Le scarpe delle donne



S’alzano i talloni, sotto s’infila un tacco, e le donne indonesiane vanno per il mondo con incedere diverso. Trovano immediatamente un panorama nuovo, nuove altezze, nuove sfide, percorsi per la verità in salita.

La soluzione fisica di come slanciare la gamba, facendo perno sul tacco, senza cedere alla prepotente gravità e franare a terra, non è facile. Da queste parti la gamba è corta, corto è quindi il braccio della leva e l’operazione bilanciamento si complica.
La prima soluzione è pura ingenuità indotta, apparentemente, dalla nuova posizione assunta dal corpo. Il tacco spinge il corpo in avanti e il peso si sposta sulla punta dei piedi. Quindi si cammina sulle punte. La donna s’adatta ad avanzare con buffi saltelli, la scarpa trascinata e mai governata. Immagino ci si stanchi subito. Ogni spostamento è una sfida, un tormento. Ci si affretta, non si incede, non si è rilassate, si fa fatica, e si vede. La scarpa striscia, strascicata da un’eterna stanca e ci si copre di ridicolo.

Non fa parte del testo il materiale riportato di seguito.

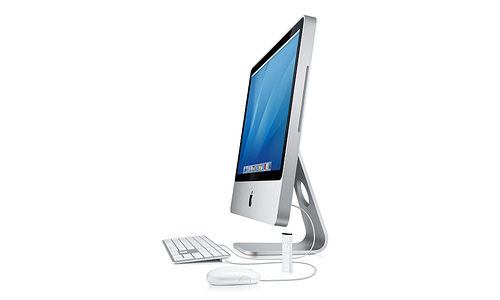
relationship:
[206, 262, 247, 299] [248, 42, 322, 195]
mouse for computer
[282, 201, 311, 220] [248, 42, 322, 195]
usb for computer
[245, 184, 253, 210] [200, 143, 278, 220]
logo at bottom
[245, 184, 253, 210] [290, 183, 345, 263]
logo has stand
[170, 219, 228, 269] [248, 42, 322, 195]
keyboard for computer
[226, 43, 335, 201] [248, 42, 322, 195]
screen for computer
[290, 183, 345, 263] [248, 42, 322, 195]
stand for computer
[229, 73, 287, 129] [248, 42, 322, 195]
monitor for computer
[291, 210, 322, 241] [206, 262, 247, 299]
cord for mouse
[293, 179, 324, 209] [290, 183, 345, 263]
hole in stand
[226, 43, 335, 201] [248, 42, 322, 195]
screen of computer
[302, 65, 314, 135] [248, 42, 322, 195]
disk drive on computer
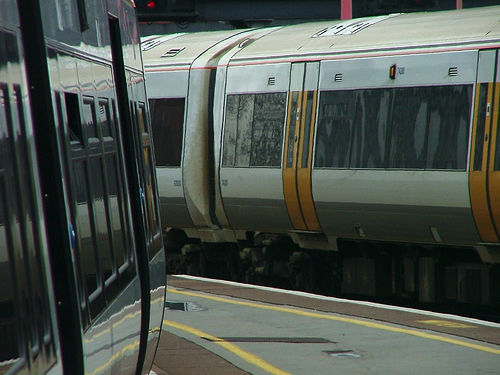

La seconda soluzione è elegante nella sua semplicità. Poiché il perno sul tacco è evidentemente inavvicinabile, perché non far finta che il tacco non ci sia? La fisica corre ancora in aiuto della donna della Sonda che, nel suo laboratorio casalingo, sperimenta con successo l’allargamento dei piedi, che divergono. Ora il peso può finalmente rimanere dov’è di suo diritto, sui tacchi, che però non cercano più un perno pieno, ma solo accennato, di sguincio. La camminata a papera che ne viene fuori non sottolinea certo sensualità e femminilità. Avanzare così è goffo, avvilente anche se il movimento risulta più facile e meno faticoso. Qualche volta, per buona sorte, la leggerezza dei corpi, unita alla lunga ed attenta pratica, portano ad un ancheggiare leggero, che fa quasi dimenticare il papereggiare.

Infine troviamo la soluzione di chi non ha capito nulla. Di chi vuole evitare ogni pensiero, ogni furbizia. Di chi non sa da che parte stia la fisica e se ne infischia di perni, leve, slanci e piroette. La mente, accecata dal caldo, non cerca soluzioni, non si pone nemmeno il problema e s’accascia stolida su una scelta sterile, senza capo né coda. Senza tacco-punta, infatti, col piede appoggiato, anzi sbattuto, a terra di piatto. E’ come un tuffo di pancia, accanito, ripetuto. E’ come voler infilare insistentemente la chiave nella serratura sbagliata. Non si può, ma un ubriaco ci prova e ci riprova. Ecco, queste donne indonesiane, molte per la verità, camminano come ubriache. Percuotono i piedi per terra come a voler uccidere tutte le formiche del mondo. Sollevano nugoli di polvere e il decolleté s’avvilisce in uno sbatacchiare sgarbato.